- [FAÇA ISTO]
Devolva na íntegra, sem qualquer alteração, o trecho sobre a ocupação do Edifício Sede da Petrobrás durante a greve dos petroleiros.

Confira a entrevista com Cibele Vieira, uma dos cinco trabalhadores que ocuparam o Edifício Sede da Petrobrás por 21 dias durante a greve dos petroleiros
Por Guilherme Weimann, do Sindipetro Unificado-SP

 
“Eu gosto é de estudar emoções, petróleo fui estudar depois”. E esse conhecimento de Cibele Vieira, 37 anos, realmente contribuiu nas relações que se estabeleceram a partir do dia 31 de janeiro em uma pequena sala do Edifício Sede da Petrobrás (Edise), localizado na Avenida República do Chile, na cidade do Rio de Janeiro (RJ).
Um dia antes de estourar a greve nacional dos petroleiros, considerada a maior dos últimos 25 anos, cinco diretores sindicais decidiram ocupar o lugar onde são tomadas as decisões da maior estatal do país. O objetivo era abrir um canal de negociação entre trabalhadores e a direção da empresa.
E a formação do grupo, denominado de Comissão Permanente de Negociação, não poderia ser mais representativa: os diretores da Federação Única dos Petroleiros (FUP) José Genivaldo da Silva, Deyvid Bacelar, Tadeu Porto e a própria Cibele Vieira; além de Ademir Jacinto, conhecido como Mãozinha, e dirigente do Sindiquímica-PR.

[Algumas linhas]
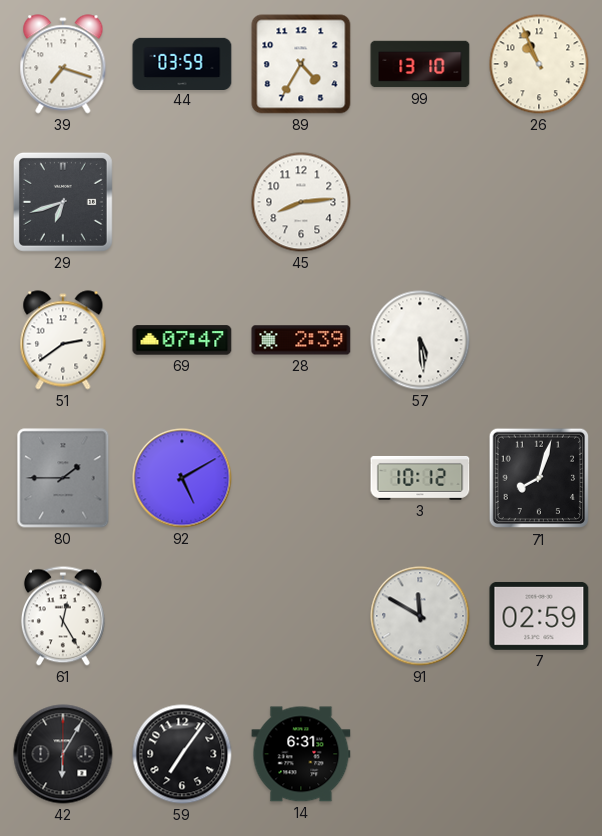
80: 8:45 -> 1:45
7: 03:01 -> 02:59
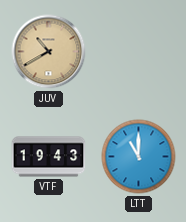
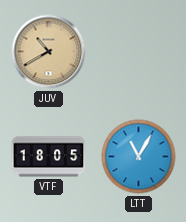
VTF: 19:43 -> 18:05
LTT: 11:00 -> 11:05
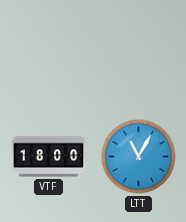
JUV: 10:40 -> none
VTF: 18:05 -> 18:00
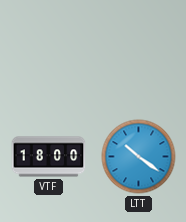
LTT: 11:05 -> 10:21
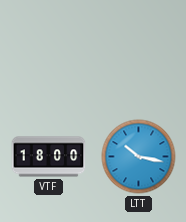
LTT: 10:21 -> 10:17
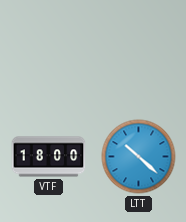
LTT: 10:17 -> 10:22
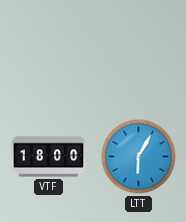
LTT: 10:22 -> 6:05
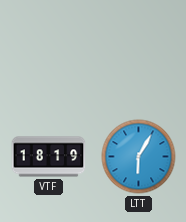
VTF: 18:00 -> 18:19
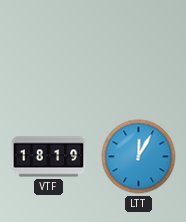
LTT: 6:05 -> 12:05
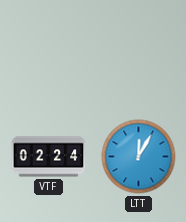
VTF: 18:19 -> 02:24
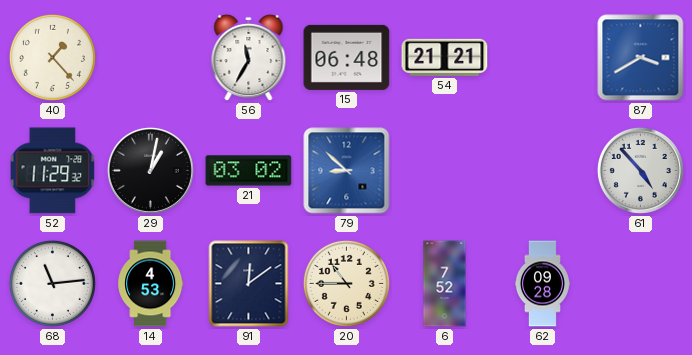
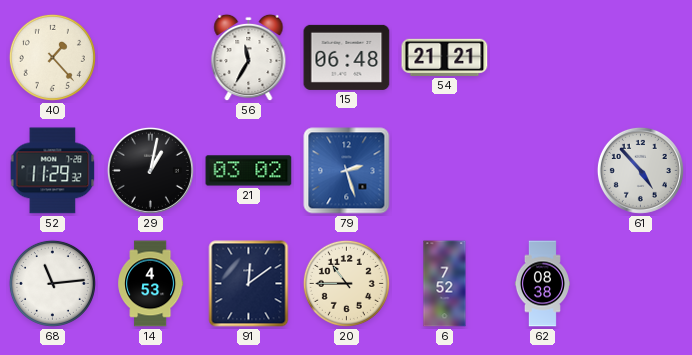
87: 3:40 -> none
79: 8:52 -> 2:27
62: 09:28 -> 08:38
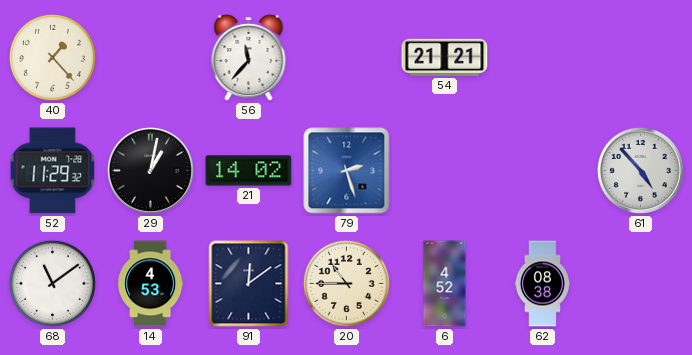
56: 11:35 -> 11:37
15: 06:48 -> none
21: 03:02 -> 14:02
68: 11:14 -> 11:09
6: 7:52 -> 4:52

- [PROBLEMA RESOLVIDO]
Confira a entrevista com Cibele Vieira, uma dos cinco trabalhadores que ocuparam o Edifício Sede da Petrobrás por 21 dias durante a greve dos petroleiros
Por Guilherme Weimann, do Sindipetro Unificado-SP

 
“Eu gosto é de estudar emoções, petróleo fui estudar depois”. E esse conhecimento de Cibele Vieira, 37 anos, realmente contribuiu nas relações que se estabeleceram a partir do dia 31 de janeiro em uma pequena sala do Edifício Sede da Petrobrás (Edise), localizado na Avenida República do Chile, na cidade do Rio de Janeiro (RJ).
Um dia antes de estourar a greve nacional dos petroleiros, considerada a maior dos últimos 25 anos, cinco diretores sindicais decidiram ocupar o lugar onde são tomadas as decisões da maior estatal do país. O objetivo era abrir um canal de negociação entre trabalhadores e a direção da empresa.
E a formação do grupo, denominado de Comissão Permanente de Negociação, não poderia ser mais representativa: os diretores da Federação Única dos Petroleiros (FUP) José Genivaldo da Silva, Deyvid Bacelar, Tadeu Porto e a própria Cibele Vieira; além de Ademir Jacinto, conhecido como Mãozinha, e dirigente do Sindiquímica-PR.